Directions for this task
With the pictures left aside, write out exactly the lines of the listing below from the line with "Figure 2. 1" to the line with "Figure 10. Evolutions", both included, and only those.

Material for this exercise
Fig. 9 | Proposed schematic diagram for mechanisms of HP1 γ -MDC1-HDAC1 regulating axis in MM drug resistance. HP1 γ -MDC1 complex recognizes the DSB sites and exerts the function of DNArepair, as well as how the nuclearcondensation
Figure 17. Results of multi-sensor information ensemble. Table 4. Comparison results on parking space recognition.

--

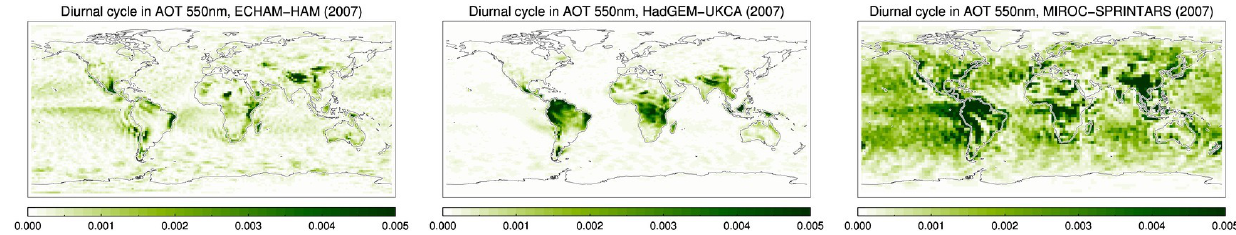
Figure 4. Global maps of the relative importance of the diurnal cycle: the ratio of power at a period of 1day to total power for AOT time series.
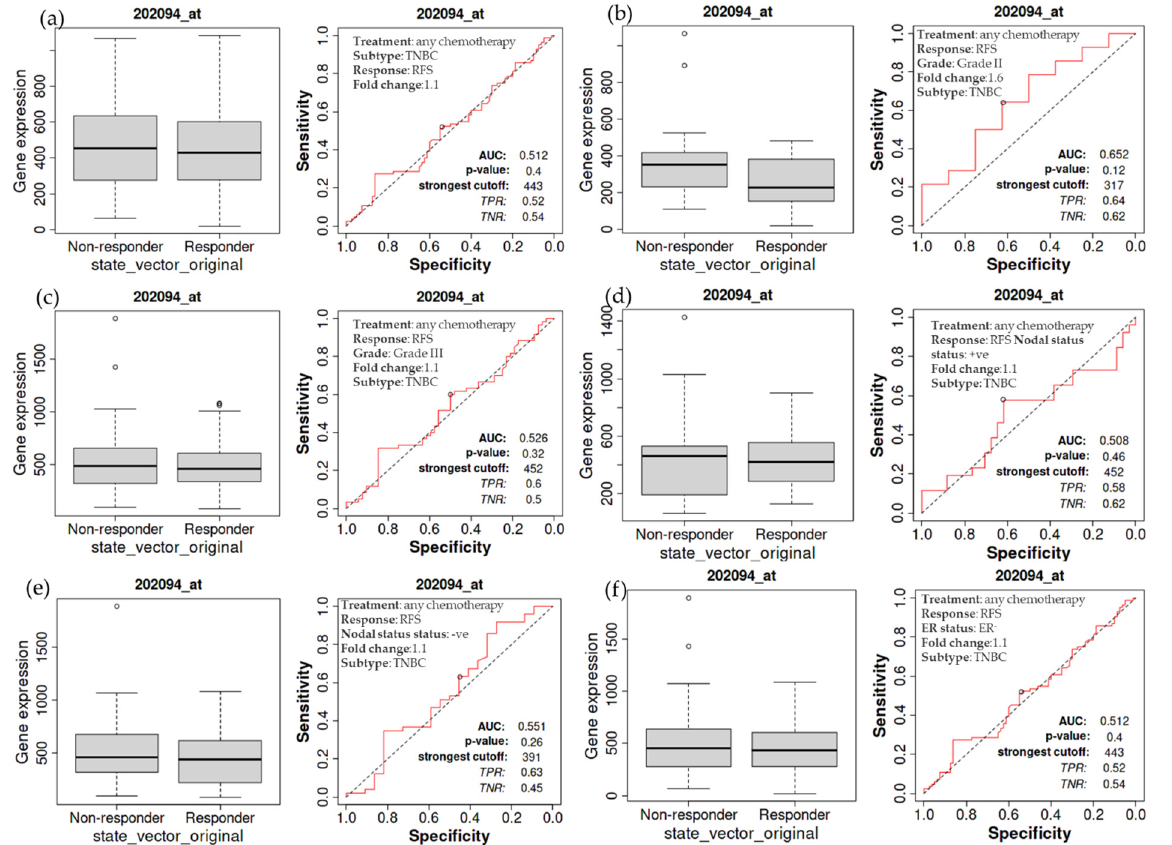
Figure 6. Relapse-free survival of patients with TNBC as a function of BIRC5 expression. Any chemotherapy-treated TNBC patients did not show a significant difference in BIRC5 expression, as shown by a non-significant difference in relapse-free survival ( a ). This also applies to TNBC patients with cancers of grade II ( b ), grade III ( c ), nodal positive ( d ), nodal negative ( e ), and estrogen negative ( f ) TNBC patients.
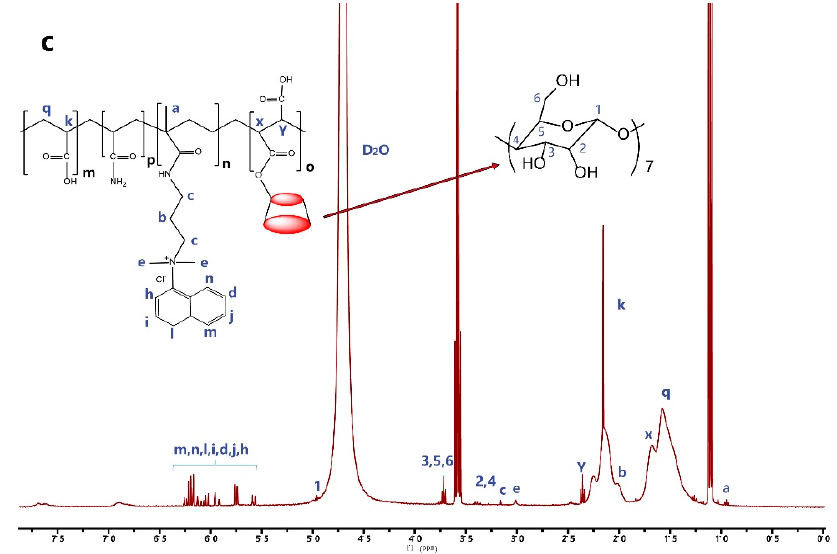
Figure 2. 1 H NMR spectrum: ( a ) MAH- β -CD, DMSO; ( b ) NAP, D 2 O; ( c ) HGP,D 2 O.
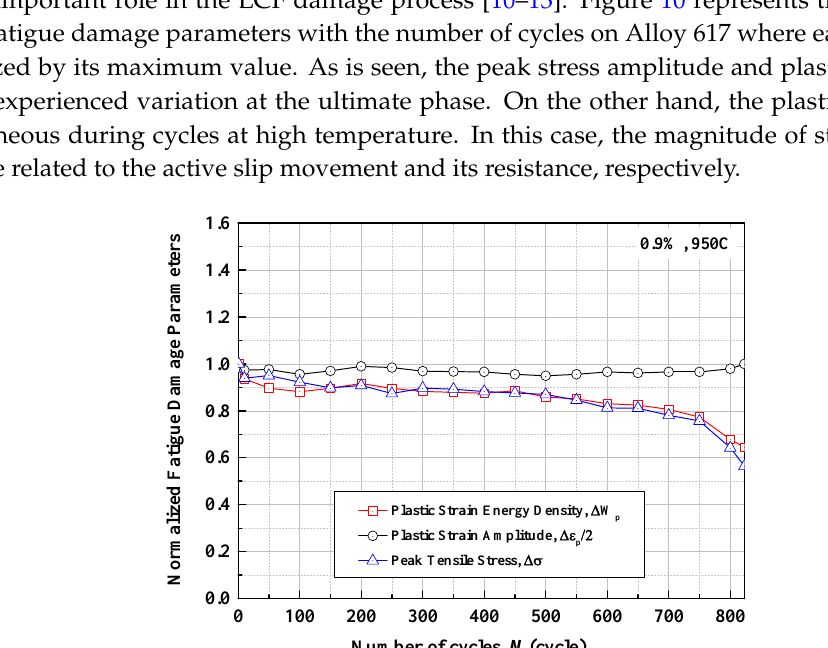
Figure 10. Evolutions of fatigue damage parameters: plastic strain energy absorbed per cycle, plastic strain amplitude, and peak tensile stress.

Finished task
Figure 2. 1 H NMR spectrum: ( a ) MAH- β -CD, DMSO; ( b ) NAP, D 2 O; ( c ) HGP,D 2 O.
Figure 10. Evolutions of fatigue damage parameters: plastic strain energy absorbed per cycle, plastic strain amplitude, and peak tensile stress.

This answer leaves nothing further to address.